I do the pudding most years for the get together with three of my best friends, their partners and husbands and at the most recent count three little ones – aged two years to a few weeks, so no pudding for them this year. It’s normally a pavlova, which has grown in size and encompassed a wide range of fillings over the years. But there wasn’t time to make one and it felt like something different was needed.
It may seem odd to cook a cheesecake in a pressure cooker but as Catherine points out for baked ones you would normally use a bain marie so they would usually be cooked in a hot steamy environment. It was amazingly simple and quick.
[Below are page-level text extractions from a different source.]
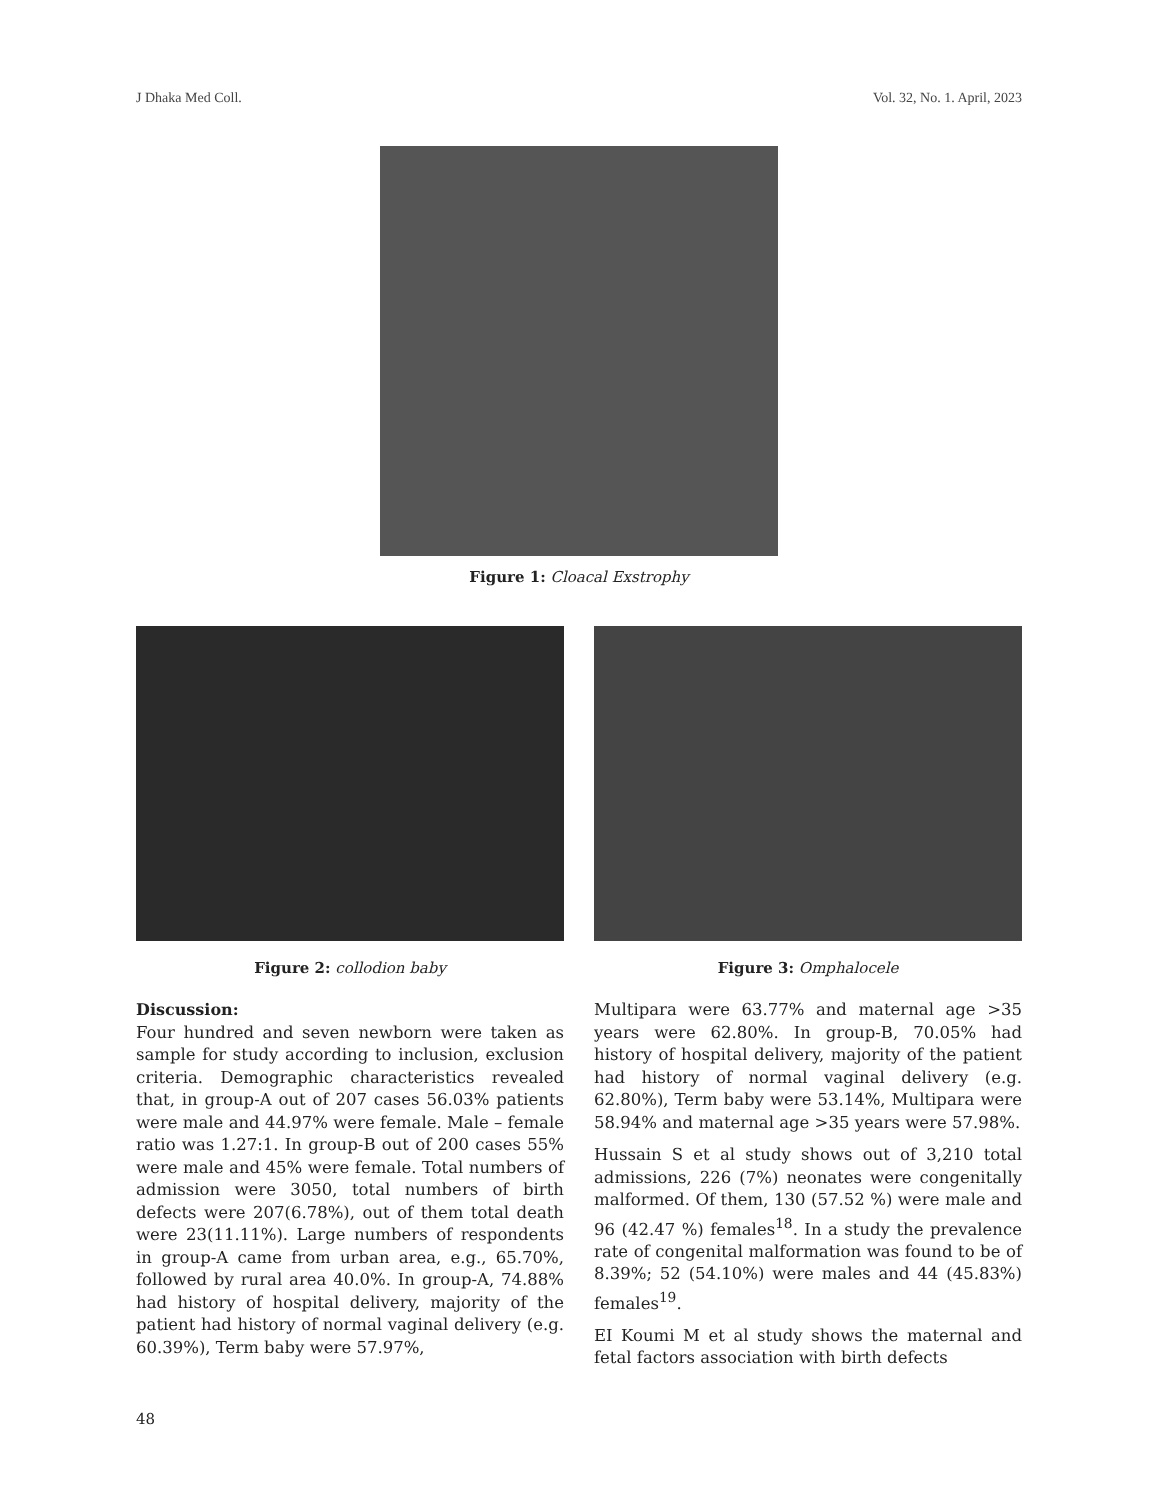J Dhaka Med Coll. Vol. 32, No. 1. April, 2023
Figure 1: Cloacal Exstrophy
Figure 2: collodion baby Figure 3: Omphalocele
Discussion:
Four hundred and seven newborn were taken as sample for study according to inclusion, exclusion criteria. Demographic characteristics revealed that, in group-A out of 207 cases 56.03% patients were male and 44.97% were female. Male – female ratio was 1.27:1. In group-B out of 200 cases 55% were male and 45% were female. Total numbers of admission were 3050, total numbers of birth defects were 207(6.78%), out of them total death were 23(11.11%). Large numbers of respondents in group-A came from urban area, e.g., 65.70%, followed by rural area 40.0%. In group-A, 74.88% had history of hospital delivery, majority of the patient had history of normal vaginal delivery (e.g. 60.39%), Term baby were 57.97%,
Multipara were 63.77% and maternal age >35 years were 62.80%. In group-B, 70.05% had history of hospital delivery, majority of the patient had history of normal vaginal delivery (e.g. 62.80%), Term baby were 53.14%, Multipara were 58.94% and maternal age >35 years were 57.98%.
Hussain S et al study shows out of 3,210 total admissions, 226 (7%) neonates were congenitally malformed. Of them, 130 (57.52 %) were male and 96 (42.47 %) females<sup>18</sup>. In a study the prevalence rate of congenital malformation was found to be of 8.39%; 52 (54.10%) were males and 44 (45.83%) females<sup>19</sup>.
EI Koumi M et al study shows the maternal and fetal factors association with birth defects
48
The most complex part was crushing the biscuits as I don’t have a food processor and my flat mate was asleep in the room next door so whacking them with a rolling pin – although fun – was going to be a bit noisy. In the end I put them in a plastic bag between two tea towels and squished them with a rolling (pin) action and my body weight.
After fifteen minutes at full pressure, and allowing it to drop naturally this lovely sight emerged.
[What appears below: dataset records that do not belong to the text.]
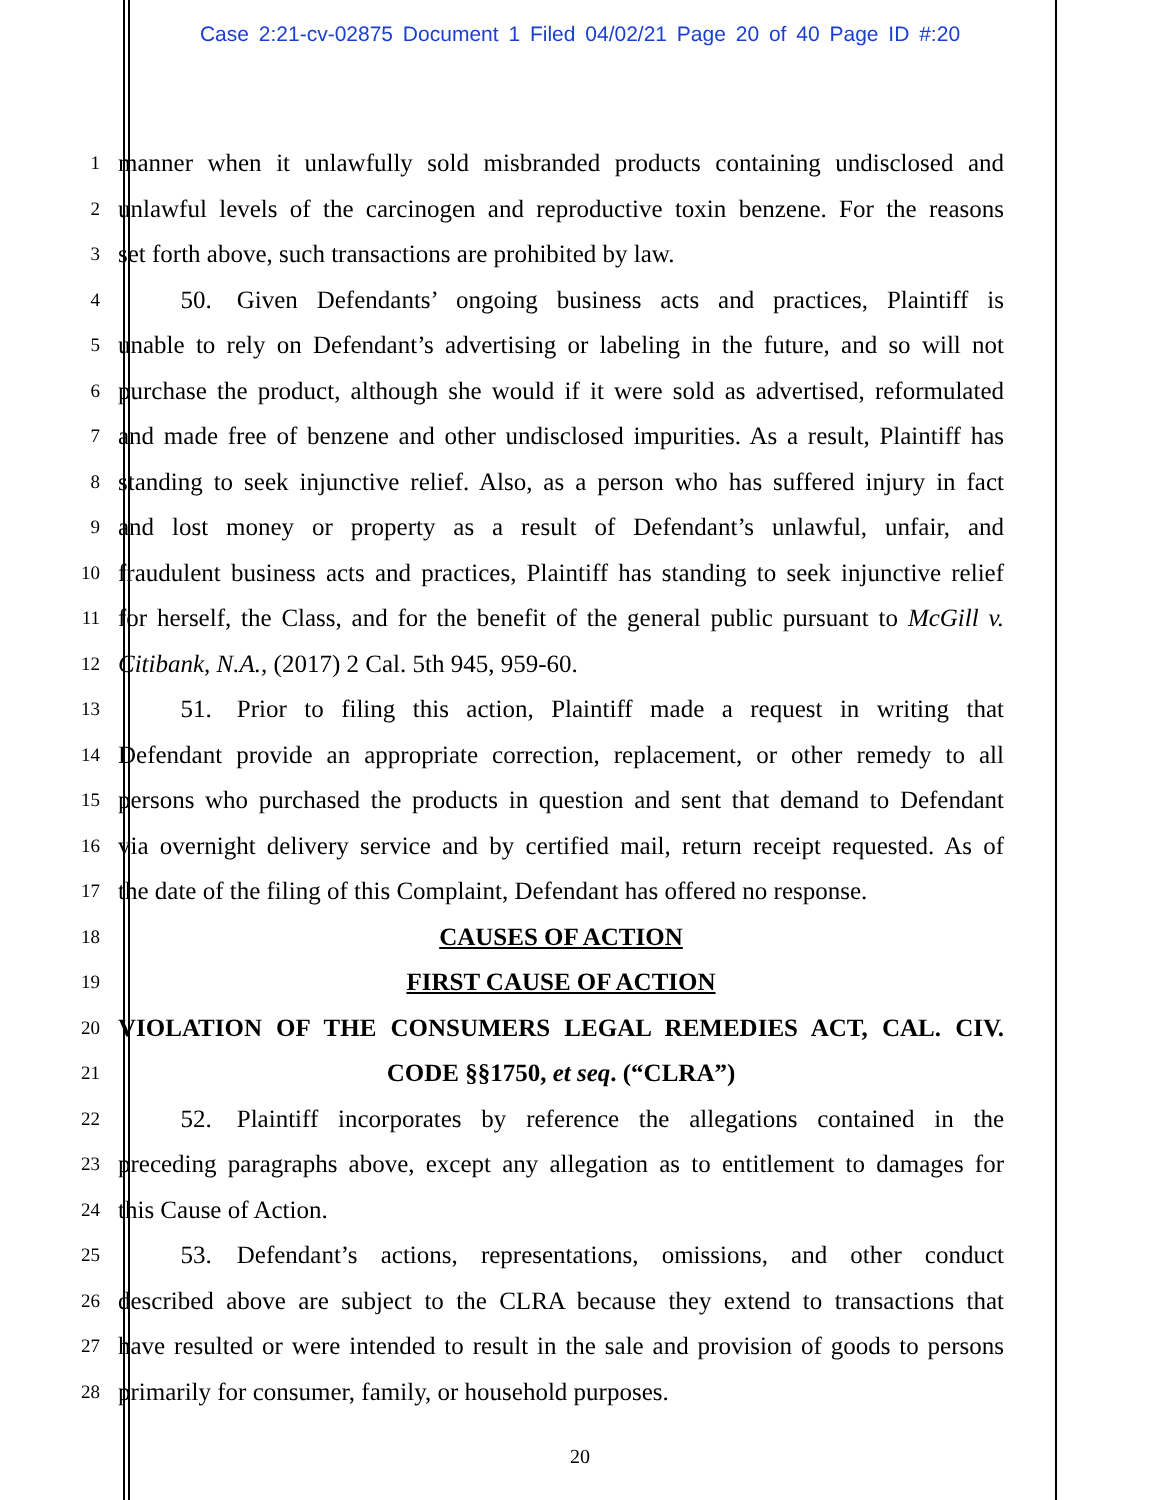Case 2:21-cv-02875 Document 1 Filed 04/02/21 Page 20 of 40 Page ID #:20
1
manner when it unlawfully sold misbranded products containing undisclosed and
2
unlawful levels of the carcinogen and reproductive toxin benzene. For the reasons
3
set forth above, such transactions are prohibited by law.
4
   50. Given Defendants’ ongoing business acts and practices, Plaintiff is
5
unable to rely on Defendant’s advertising or labeling in the future, and so will not
6
purchase the product, although she would if it were sold as advertised, reformulated
7
and made free of benzene and other undisclosed impurities. As a result, Plaintiff has
8
standing to seek injunctive relief. Also, as a person who has suffered injury in fact
9
and lost money or property as a result of Defendant’s unlawful, unfair, and
10
fraudulent business acts and practices, Plaintiff has standing to seek injunctive relief
11
for herself, the Class, and for the benefit of the general public pursuant to McGill v.
12
Citibank, N.A., (2017) 2 Cal. 5th 945, 959-60.
13
   51. Prior to filing this action, Plaintiff made a request in writing that
14
Defendant provide an appropriate correction, replacement, or other remedy to all
15
persons who purchased the products in question and sent that demand to Defendant
16
via overnight delivery service and by certified mail, return receipt requested. As of
17
the date of the filing of this Complaint, Defendant has offered no response.
18
CAUSES OF ACTION
19
FIRST CAUSE OF ACTION
20
VIOLATION OF THE CONSUMERS LEGAL REMEDIES ACT, CAL. CIV.
21
CODE §§1750, et seq. (“CLRA”)
22
   52. Plaintiff incorporates by reference the allegations contained in the
23
preceding paragraphs above, except any allegation as to entitlement to damages for
24
this Cause of Action.
25
   53. Defendant’s actions, representations, omissions, and other conduct
26
described above are subject to the CLRA because they extend to transactions that
27
have resulted or were intended to result in the sale and provision of goods to persons
28
primarily for consumer, family, or household purposes.
20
I went for the lime variation, using Sainsburys’ own brand ginger snaps and dark chocolate – to me cheesecake is a lovely slightly trashy desert and I didn’t want to go all ‘green and blacks’ on it. It was a big hit, really creamy and smooth.
To save time I skipped the caramel sauce but I had some very ripe mangos in the fridge so we cubed them before serving and the combination of mango, ginger and lime went together beautifully. So well in fact it was all eaten before I thought to take a photo of it out of the tin.
It only got a couple of hours in the fridge so I want to make another one that I can leave over night to see how that changes the texture – in the name of science of course.
So hats off to Catherine Phipps, without whom I would never have realised a cheesecake could be made so successfully in my much loved pressure cooker.